Ancak, çoğumuzun bu konudaki bilgisi, haritaya bakmaksızın şekillenmiş.

*

Benzer bir durum, Almanya'da da yaşanmıştı.

Almanya, 1945'de ağır yenilgisiyle noktalanan 2. Dünya Savaşı sonunda Doğu ve Batı olmak üzere ikiye bölünmüştü, savaşın galibi güçlerce. Batı'dakinin resmî adı, Federal Almanya idi, Doğu'dakinin adı ise, -yerli komünistler eliyle kurulan, 'Demokratik Alman Cumhuriyeti' olmuştu.

Ancak, tarihî başkent Berlin; Batı Berlin ve Doğu Berlin diye ikiye bölünmüşü.

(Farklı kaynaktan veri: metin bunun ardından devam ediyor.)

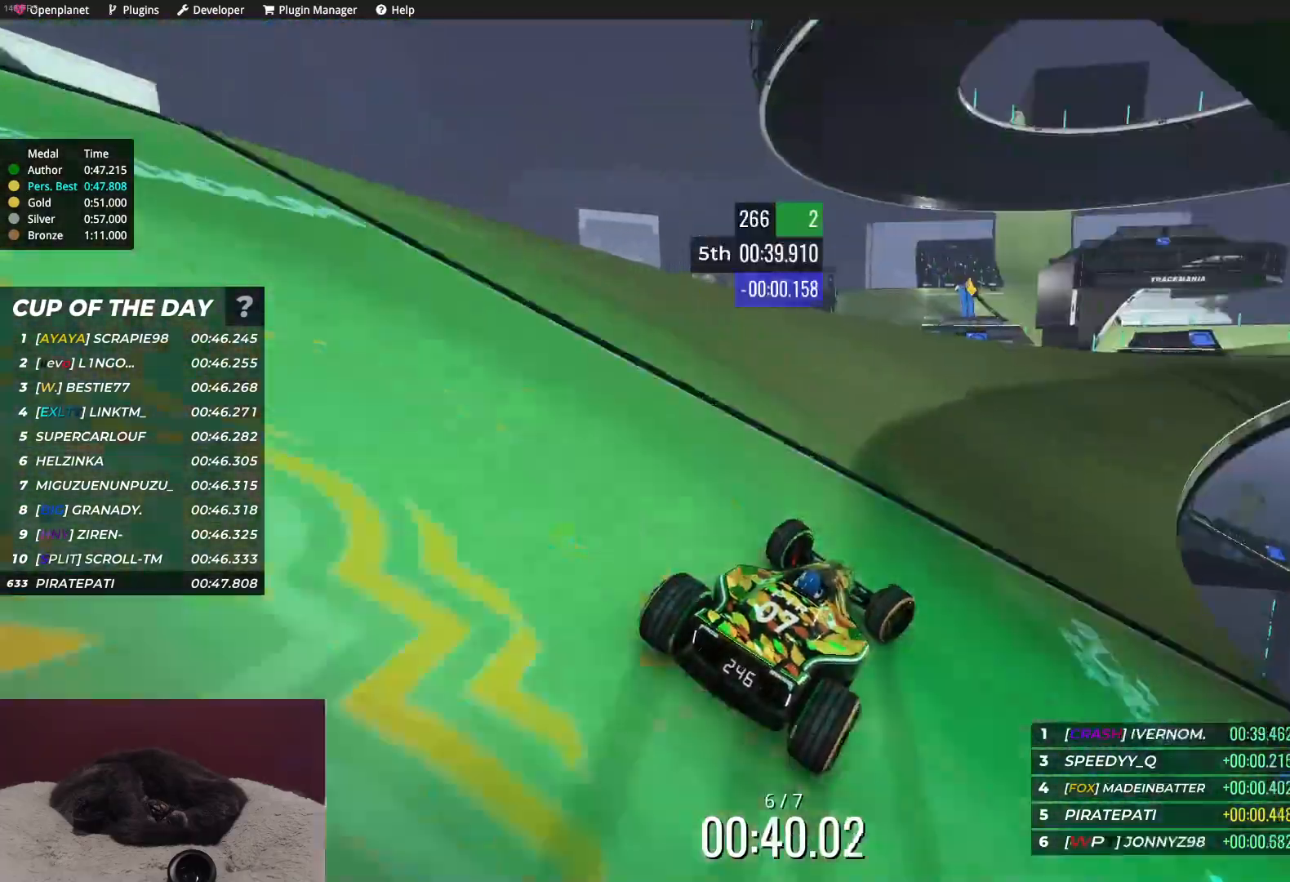
{"keys": ["right", "up"], "events": []}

Ancaaak, bizler gençlik yıllarımızda, Berlin'i, iki Almanya'yı ayıran sınır üzerinde ikiye bölünmüş bir şehir sanıyorduk. Halbuki Batı Berlin'le Batı'daki Federal Almanya'nın hiç bir coğrafî bağ yoktu, ortak sınırdan 300 km. kadar uzakta, Doğu Almanya'nın ortasındaydı; iki tarafın arasına da, bir duvar çekilmişti. Bu yüzden, Batı Berlin'deki yüzbinler Amerika'nın kurduğu hava köprüsüyle hayatta tutulmuştu. (Çok sonraları, etrafı çevrili bir özel otoban ile Batı Almanya'ya bağlanmıştı, Batı Berlin.)

Ve o dönemin Amerikan Başkanı Kennedy, Batı Berlin'e de gitmiş ve orada Almanca olarak, 'İch bin ein Berliner!' / (Ben bir Berlinliyim!' diyerek, Batı Berlin'i komünistlere yedirmeyeceklerinin mesajını çok net olarak vermişti.

Nihayet, 1989 yılında, 29 yıllık Berlin Duvarı, halk kitleleri tarafından, bir-kaç saat içinde yıkılmış ve ardından da Doğu Almanya rejimi buharlaşmış; Almanya tek ülke haline gelmişti.

*

Azerbaycan'da, Karabağ konusu da, benzer bir tablo sergiliyor. Genel olarak bilinmiyor bu durum.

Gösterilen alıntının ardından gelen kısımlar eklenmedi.